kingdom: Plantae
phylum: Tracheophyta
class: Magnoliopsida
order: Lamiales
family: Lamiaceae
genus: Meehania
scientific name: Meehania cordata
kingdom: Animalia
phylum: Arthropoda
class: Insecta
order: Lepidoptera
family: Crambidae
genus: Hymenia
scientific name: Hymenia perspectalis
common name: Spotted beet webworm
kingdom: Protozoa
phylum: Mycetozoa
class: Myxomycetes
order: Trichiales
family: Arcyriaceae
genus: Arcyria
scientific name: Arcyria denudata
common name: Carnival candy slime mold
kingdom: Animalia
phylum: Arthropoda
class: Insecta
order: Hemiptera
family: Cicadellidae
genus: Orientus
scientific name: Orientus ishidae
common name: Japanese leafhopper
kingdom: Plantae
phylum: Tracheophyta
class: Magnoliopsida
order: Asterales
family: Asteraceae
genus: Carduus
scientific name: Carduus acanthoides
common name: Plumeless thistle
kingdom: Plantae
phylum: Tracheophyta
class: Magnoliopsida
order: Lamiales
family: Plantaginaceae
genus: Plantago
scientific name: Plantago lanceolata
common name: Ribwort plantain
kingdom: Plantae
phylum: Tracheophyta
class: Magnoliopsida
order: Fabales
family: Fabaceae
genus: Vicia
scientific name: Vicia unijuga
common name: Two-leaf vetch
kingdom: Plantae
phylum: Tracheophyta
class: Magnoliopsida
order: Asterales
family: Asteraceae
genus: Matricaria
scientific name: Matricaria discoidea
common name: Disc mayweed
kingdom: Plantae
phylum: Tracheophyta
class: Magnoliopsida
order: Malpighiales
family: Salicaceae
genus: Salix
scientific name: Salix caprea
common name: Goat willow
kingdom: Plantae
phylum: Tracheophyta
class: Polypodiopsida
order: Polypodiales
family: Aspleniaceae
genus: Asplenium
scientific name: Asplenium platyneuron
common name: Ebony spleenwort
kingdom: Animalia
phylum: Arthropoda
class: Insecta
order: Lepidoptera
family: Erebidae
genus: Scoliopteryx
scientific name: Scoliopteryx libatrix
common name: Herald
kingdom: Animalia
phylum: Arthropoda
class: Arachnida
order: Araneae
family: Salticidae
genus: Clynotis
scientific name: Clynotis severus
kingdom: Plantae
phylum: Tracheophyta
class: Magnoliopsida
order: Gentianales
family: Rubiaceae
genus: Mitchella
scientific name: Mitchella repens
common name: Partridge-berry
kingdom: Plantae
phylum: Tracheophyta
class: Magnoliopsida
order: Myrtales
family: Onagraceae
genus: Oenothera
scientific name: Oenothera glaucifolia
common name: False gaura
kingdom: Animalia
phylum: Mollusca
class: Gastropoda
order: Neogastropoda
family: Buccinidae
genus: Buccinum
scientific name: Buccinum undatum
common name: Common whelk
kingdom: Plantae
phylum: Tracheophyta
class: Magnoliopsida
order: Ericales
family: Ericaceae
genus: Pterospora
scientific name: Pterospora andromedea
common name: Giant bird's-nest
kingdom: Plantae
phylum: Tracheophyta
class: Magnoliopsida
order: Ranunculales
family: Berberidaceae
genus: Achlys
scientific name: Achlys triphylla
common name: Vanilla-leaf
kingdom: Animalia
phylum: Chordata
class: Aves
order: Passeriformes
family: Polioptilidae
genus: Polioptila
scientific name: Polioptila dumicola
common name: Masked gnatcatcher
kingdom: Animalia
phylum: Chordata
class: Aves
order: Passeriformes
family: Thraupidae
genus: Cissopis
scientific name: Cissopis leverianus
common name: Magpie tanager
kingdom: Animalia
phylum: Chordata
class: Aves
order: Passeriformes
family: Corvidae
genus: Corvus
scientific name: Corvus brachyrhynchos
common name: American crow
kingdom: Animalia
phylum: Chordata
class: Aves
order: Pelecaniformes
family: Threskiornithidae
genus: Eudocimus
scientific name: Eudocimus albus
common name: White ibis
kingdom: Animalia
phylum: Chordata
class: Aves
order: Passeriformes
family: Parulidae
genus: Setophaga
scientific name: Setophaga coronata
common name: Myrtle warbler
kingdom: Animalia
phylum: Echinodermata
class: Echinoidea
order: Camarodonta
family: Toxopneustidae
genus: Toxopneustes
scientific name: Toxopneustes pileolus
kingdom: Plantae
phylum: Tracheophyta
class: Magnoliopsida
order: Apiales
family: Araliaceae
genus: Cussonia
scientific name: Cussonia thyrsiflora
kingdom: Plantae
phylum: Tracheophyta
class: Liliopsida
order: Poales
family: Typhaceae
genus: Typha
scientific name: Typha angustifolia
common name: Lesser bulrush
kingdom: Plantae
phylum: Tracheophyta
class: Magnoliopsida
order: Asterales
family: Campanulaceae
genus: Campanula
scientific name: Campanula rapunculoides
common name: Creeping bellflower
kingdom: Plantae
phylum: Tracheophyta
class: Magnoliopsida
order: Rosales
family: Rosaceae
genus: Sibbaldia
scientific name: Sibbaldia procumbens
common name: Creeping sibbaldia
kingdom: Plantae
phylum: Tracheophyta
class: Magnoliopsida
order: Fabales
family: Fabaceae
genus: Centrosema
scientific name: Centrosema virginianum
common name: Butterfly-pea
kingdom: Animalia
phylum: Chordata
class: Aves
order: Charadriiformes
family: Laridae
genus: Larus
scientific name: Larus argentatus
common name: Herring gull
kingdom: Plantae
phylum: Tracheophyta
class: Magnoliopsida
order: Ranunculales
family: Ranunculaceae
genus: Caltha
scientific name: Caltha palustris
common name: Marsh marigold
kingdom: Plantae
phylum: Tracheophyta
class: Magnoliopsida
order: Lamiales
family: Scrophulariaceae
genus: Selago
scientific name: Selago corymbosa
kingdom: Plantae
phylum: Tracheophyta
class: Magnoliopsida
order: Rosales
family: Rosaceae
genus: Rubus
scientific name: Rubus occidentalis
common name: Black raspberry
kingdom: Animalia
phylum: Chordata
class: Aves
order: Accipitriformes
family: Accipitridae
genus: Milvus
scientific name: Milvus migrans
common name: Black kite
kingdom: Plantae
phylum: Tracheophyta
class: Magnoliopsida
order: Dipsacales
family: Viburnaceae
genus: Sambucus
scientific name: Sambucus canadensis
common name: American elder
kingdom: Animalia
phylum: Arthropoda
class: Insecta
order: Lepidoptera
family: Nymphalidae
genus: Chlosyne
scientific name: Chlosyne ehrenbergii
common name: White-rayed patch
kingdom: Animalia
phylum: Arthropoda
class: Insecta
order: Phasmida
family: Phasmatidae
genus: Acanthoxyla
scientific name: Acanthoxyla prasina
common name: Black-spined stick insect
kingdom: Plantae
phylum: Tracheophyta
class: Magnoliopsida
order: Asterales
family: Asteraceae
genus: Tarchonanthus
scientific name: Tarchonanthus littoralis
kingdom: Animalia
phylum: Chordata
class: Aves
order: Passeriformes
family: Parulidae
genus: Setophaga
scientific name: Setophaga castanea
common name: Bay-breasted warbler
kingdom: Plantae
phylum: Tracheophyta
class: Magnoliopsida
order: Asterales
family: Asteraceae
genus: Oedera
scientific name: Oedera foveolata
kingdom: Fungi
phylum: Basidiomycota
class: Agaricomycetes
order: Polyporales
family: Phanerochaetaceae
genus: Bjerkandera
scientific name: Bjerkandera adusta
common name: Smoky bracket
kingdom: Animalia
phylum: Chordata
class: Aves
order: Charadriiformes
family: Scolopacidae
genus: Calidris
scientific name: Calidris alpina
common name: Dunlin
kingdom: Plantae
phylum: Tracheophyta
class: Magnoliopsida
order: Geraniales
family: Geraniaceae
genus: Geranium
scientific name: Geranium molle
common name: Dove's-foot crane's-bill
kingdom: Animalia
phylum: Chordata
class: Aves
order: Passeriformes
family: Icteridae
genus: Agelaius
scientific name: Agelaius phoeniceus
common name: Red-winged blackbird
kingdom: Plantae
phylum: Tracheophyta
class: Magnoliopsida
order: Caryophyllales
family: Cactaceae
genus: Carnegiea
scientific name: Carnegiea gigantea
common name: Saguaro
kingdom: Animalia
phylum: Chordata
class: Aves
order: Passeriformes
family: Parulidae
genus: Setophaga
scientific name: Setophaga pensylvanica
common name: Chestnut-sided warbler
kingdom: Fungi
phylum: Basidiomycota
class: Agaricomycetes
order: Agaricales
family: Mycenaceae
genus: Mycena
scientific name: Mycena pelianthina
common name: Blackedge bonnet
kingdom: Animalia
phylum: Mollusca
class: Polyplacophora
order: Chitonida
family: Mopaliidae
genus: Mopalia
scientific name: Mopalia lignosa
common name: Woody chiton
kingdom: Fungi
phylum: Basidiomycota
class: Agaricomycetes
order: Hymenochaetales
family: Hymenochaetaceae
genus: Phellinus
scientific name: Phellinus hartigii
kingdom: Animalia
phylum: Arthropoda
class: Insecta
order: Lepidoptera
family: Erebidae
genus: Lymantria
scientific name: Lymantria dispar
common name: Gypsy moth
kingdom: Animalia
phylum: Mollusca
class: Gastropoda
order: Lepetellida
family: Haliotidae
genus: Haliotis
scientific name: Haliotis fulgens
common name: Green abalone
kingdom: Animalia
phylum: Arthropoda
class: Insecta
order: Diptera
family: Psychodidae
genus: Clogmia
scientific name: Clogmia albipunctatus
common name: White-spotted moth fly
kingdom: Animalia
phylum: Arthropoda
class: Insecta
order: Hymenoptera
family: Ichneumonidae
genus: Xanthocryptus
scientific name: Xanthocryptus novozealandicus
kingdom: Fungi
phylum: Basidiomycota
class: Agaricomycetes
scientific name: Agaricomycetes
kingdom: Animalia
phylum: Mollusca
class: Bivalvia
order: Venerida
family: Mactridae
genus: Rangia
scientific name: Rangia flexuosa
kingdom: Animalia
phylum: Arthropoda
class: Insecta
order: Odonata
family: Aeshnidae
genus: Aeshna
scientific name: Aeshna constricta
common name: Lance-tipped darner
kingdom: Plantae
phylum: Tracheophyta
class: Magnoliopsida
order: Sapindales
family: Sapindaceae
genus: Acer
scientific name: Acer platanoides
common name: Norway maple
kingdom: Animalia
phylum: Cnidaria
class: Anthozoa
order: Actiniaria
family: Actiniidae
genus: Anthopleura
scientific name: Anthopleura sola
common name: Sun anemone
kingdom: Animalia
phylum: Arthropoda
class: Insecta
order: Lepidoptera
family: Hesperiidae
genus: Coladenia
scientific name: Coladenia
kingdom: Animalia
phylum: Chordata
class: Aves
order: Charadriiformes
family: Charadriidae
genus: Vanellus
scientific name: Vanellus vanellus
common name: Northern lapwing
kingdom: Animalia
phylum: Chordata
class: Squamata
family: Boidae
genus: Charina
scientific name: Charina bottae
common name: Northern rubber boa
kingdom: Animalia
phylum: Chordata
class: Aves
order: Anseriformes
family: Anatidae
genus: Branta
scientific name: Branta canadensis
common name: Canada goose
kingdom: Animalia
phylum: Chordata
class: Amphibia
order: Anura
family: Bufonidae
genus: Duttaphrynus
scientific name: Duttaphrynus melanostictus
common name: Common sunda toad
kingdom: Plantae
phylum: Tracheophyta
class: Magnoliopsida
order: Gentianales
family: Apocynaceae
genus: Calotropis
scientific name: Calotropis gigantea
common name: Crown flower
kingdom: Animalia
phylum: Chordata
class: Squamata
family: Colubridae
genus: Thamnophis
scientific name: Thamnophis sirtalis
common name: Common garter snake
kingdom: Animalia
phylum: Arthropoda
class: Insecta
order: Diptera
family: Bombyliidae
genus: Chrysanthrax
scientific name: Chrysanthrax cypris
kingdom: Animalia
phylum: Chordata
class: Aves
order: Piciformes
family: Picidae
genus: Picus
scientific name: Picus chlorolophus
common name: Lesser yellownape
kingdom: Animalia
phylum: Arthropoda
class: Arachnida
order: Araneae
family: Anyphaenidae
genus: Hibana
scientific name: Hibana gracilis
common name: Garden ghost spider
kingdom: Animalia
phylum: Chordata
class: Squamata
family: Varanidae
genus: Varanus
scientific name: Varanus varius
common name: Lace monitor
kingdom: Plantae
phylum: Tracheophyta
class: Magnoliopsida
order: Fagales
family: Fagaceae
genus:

_Description of the task_:
Copy the part of the data that opens with the line containing "common name: Lance-tipped darner" and closes with the line containing "scientific name: Calotropis gigantea", swapping each "phylum" for "division" and keeping everything else as it is.

_Exercise solution_:
common name: Lance-tipped darner
kingdom: Plantae
division: Tracheophyta
class: Magnoliopsida
order: Sapindales
family: Sapindaceae
genus: Acer
scientific name: Acer platanoides
common name: Norway maple
kingdom: Animalia
division: Cnidaria
class: Anthozoa
order: Actiniaria
family: Actiniidae
genus: Anthopleura
scientific name: Anthopleura sola
common name: Sun anemone
kingdom: Animalia
division: Arthropoda
class: Insecta
order: Lepidoptera
family: Hesperiidae
genus: Coladenia
scientific name: Coladenia
kingdom: Animalia
division: Chordata
class: Aves
order: Charadriiformes
family: Charadriidae
genus: Vanellus
scientific name: Vanellus vanellus
common name: Northern lapwing
kingdom: Animalia
division: Chordata
class: Squamata
family: Boidae
genus: Charina
scientific name: Charina bottae
common name: Northern rubber boa
kingdom: Animalia
division: Chordata
class: Aves
order: Anseriformes
family: Anatidae
genus: Branta
scientific name: Branta canadensis
common name: Canada goose
kingdom: Animalia
division: Chordata
class: Amphibia
order: Anura
family: Bufonidae
genus: Duttaphrynus
scientific name: Duttaphrynus melanostictus
common name: Common sunda toad
kingdom: Plantae
division: Tracheophyta
class: Magnoliopsida
order: Gentianales
family: Apocynaceae
genus: Calotropis
scientific name: Calotropis gigantea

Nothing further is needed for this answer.